**EXERCISE REQUIREMENTS**
a) Answer these questions about the email text:
(i) On what date did Arvind Narayanan write?
(ii) What range does the email give for the writer's latency on wikipedia?
(iii) Who wrote that it is extremely tedious to click around many times and load many pages?
b) Can you output a passage of the email text word for word? Begin at the words "On Friday, December" and stop after "have high bandwidth.".

----- DOCUMENT TEXT

On Friday, December 19, 2003, at 01:30 AM, Arvind Narayanan wrote:
On Thu, Dec 18, 2003 at 09:58:13AM -0800, Daniel Mayer
wrote:
Erik wrote:
I feel that it is extremely tedious to have to
click around
many times and load many pages to get a complete
picture of an issue, a person etc.
There is little difference between clicking on a TOC link in a huge
article
than clicking on a link to another article.
For me there's a huge difference. My latency on wikipedia
is usually between 5 and 10 seconds. OTOH I have high bandwidth.
So I would greatly prefer to download a huge article at once.

----------
----- DATASET ROWS

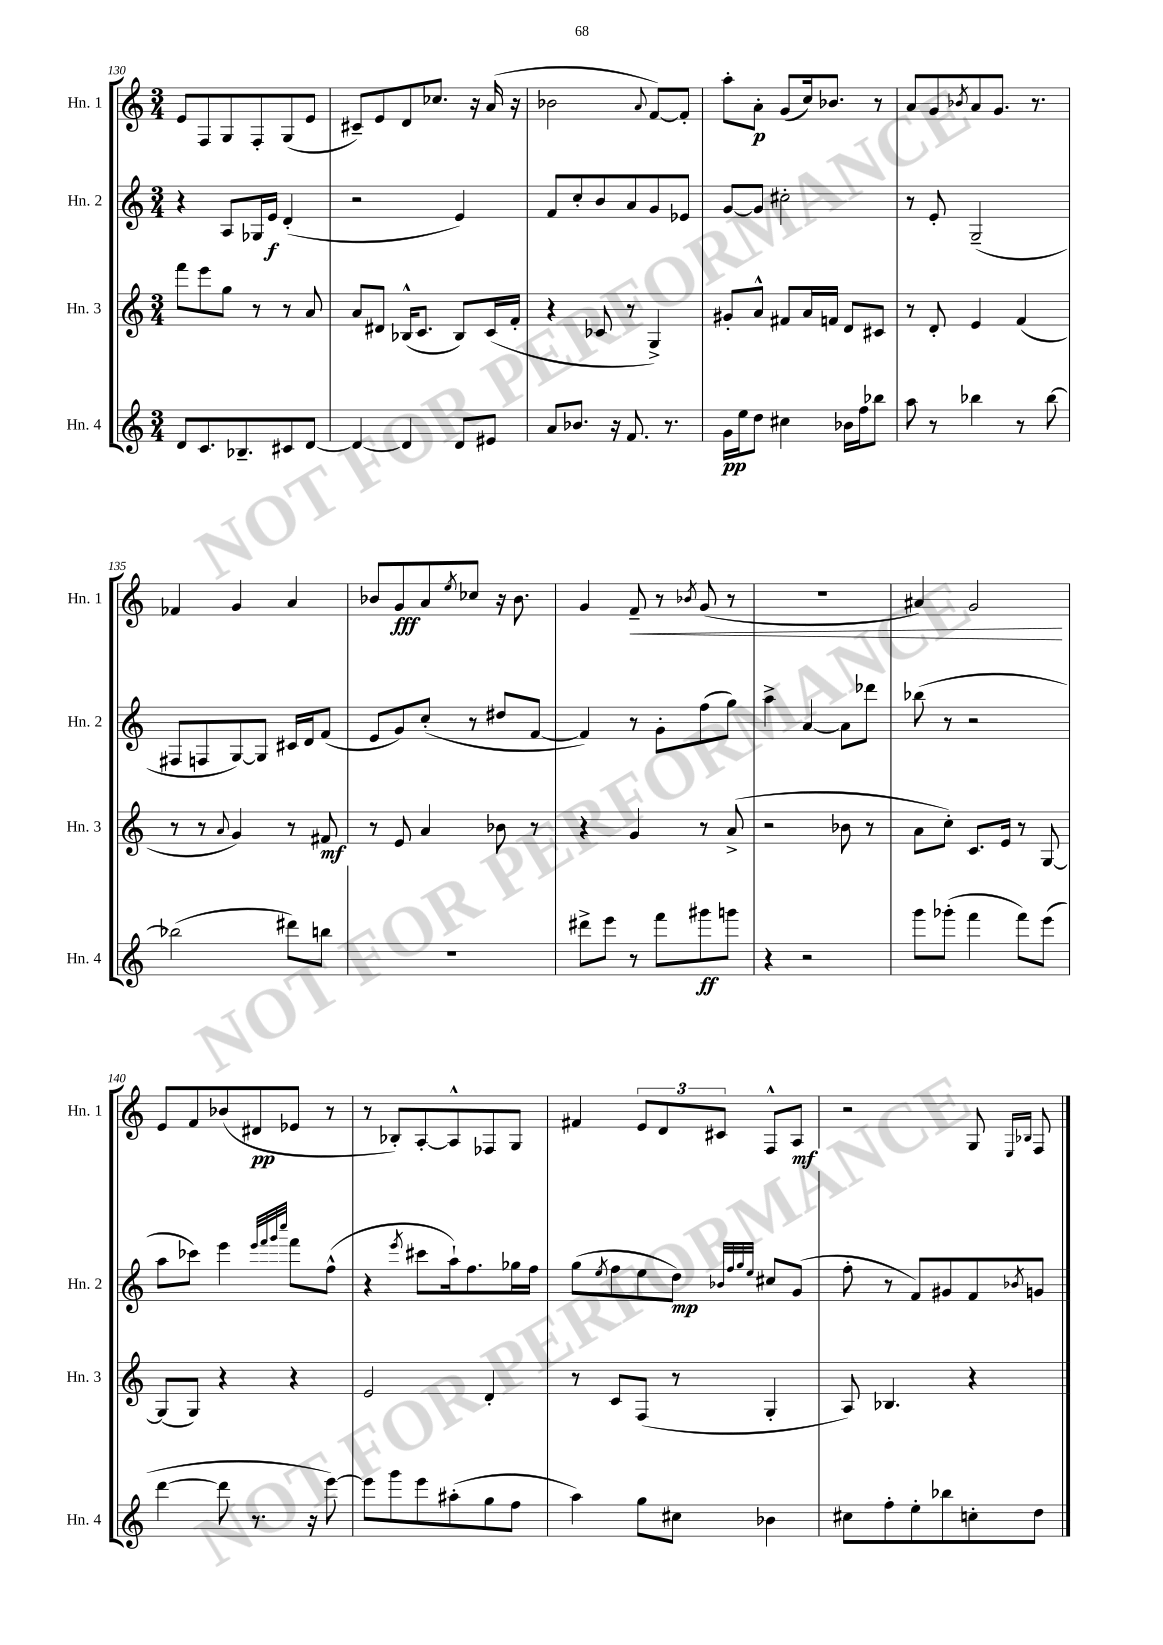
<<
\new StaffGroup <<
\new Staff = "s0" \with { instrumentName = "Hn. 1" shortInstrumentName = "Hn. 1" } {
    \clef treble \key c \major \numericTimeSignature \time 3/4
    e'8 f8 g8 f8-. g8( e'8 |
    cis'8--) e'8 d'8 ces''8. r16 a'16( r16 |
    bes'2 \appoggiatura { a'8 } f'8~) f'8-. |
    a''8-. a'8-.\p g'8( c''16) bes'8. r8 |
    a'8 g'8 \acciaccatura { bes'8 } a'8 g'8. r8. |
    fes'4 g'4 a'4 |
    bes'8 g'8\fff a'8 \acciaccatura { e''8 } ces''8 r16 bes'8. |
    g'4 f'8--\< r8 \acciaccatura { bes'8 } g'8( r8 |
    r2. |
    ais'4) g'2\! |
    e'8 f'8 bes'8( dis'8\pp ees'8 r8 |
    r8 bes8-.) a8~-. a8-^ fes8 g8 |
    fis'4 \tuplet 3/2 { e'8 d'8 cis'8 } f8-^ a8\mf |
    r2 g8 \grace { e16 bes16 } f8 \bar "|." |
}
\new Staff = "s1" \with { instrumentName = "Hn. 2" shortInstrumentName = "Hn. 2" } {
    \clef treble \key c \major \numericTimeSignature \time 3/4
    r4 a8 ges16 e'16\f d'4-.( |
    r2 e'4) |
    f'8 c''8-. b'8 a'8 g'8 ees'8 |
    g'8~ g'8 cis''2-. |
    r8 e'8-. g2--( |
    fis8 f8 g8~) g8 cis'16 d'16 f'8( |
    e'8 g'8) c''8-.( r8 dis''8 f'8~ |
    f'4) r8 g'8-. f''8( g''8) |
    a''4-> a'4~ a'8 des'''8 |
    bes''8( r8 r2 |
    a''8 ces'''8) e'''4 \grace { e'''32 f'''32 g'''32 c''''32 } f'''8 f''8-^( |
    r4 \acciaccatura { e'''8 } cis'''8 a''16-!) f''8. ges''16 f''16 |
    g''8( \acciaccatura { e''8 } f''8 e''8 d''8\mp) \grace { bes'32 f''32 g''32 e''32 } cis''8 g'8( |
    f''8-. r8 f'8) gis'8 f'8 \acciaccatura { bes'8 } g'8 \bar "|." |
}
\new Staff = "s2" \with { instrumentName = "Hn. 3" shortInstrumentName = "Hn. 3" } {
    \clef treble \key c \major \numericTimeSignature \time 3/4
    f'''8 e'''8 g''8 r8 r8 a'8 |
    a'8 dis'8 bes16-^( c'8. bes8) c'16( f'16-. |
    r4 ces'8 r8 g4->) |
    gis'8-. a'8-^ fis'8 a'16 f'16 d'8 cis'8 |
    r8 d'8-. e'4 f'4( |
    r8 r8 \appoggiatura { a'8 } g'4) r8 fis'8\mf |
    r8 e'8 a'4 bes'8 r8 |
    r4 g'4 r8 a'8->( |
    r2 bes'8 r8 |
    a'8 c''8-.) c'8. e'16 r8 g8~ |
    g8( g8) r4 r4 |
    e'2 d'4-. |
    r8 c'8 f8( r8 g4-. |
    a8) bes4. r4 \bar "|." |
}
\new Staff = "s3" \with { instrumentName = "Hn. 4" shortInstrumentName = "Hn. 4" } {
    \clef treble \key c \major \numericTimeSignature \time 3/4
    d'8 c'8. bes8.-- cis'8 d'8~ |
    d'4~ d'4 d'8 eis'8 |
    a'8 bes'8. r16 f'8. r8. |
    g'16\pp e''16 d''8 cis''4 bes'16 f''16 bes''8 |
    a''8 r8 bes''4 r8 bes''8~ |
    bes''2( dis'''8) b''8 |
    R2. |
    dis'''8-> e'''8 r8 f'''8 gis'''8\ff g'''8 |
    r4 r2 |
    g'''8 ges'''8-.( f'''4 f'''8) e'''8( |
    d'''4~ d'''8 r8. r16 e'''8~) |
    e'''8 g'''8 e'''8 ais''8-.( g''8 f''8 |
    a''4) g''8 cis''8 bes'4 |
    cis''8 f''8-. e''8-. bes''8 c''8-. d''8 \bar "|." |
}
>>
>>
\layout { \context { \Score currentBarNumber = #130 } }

----------

**ANSWERS TO THE TASKS**
a)
(i) Friday, December 19, 2003
(ii) Between 5 and 10 seconds
(iii) Erik

b)
On Friday, December 19, 2003, at 01:30 AM, Arvind Narayanan wrote:
On Thu, Dec 18, 2003 at 09:58:13AM -0800, Daniel Mayer
wrote:
Erik wrote:
I feel that it is extremely tedious to have to
click around
many times and load many pages to get a complete
picture of an issue, a person etc.
There is little difference between clicking on a TOC link in a huge
article
than clicking on a link to another article.
For me there's a huge difference. My latency on wikipedia
is usually between 5 and 10 seconds. OTOH I have high bandwidth.